Top of Dataset section

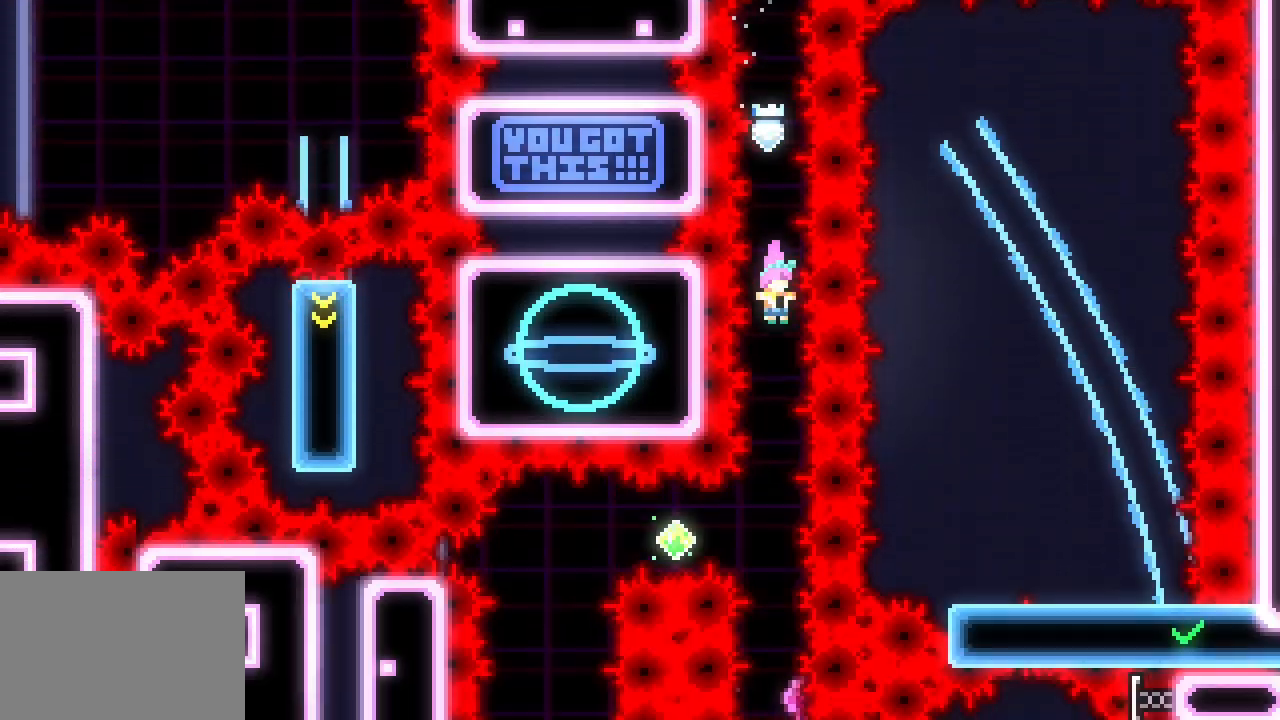
Gameplay with keyboard; each line is a JSON object with the keys held at the frame after it. "events" lists presses ("down") and releases ("up") of "dash", "demo", "down", "jump", "jump2", "jump3", "left", "right" and "up" between this image and that frame as [ms after this image, input, new state], when the widget could be followed in between. No other keys are recorded. Mouse input is not recorded. Key names are as the overlay labels them; some are game actions (e.g. jump) rather than physical keys. Not read: grab other_keys.
{"keys": ["jump3"], "events": []}
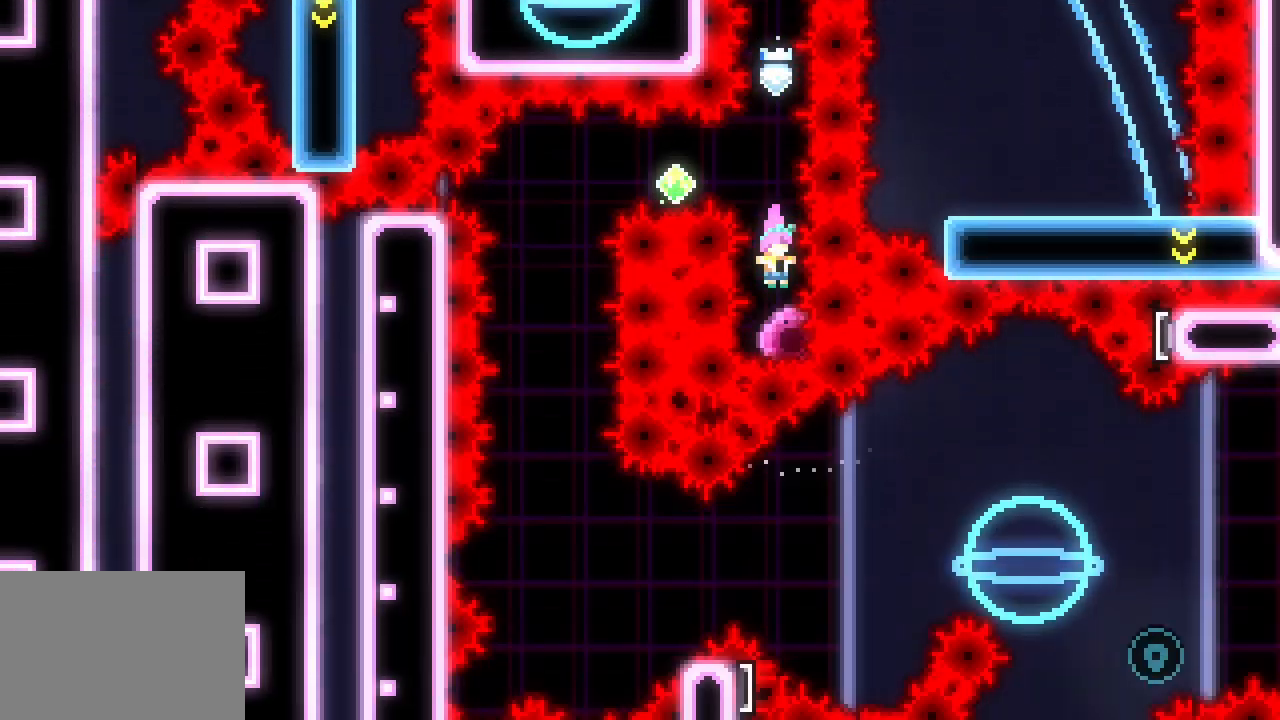
{"keys": ["dash", "jump3", "left"], "events": [[400, "left", "down"], [450, "dash", "down"]]}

Bottom of Dataset section

> [Exercise description]:
Please repeat the listing precisely, excluding the pictures it contains.

> [Response area]:
Gameplay with keyboard; each line is a JSON object with the keys held at the frame after it. "events" lists presses ("down") and releases ("up") of "dash", "demo", "down", "jump", "jump2", "jump3", "left", "right" and "up" between this image and that frame as [ms after this image, input, new state], when the widget could be followed in between. No other keys are recorded. Mouse input is not recorded. Key names are as the overlay labels them; some are game actions (e.g. jump) rather than physical keys. Not read: grab other_keys.
{"keys": ["jump3"], "events": []}
{"keys": ["dash", "jump3", "left"], "events": [[400, "left", "down"], [450, "dash", "down"]]}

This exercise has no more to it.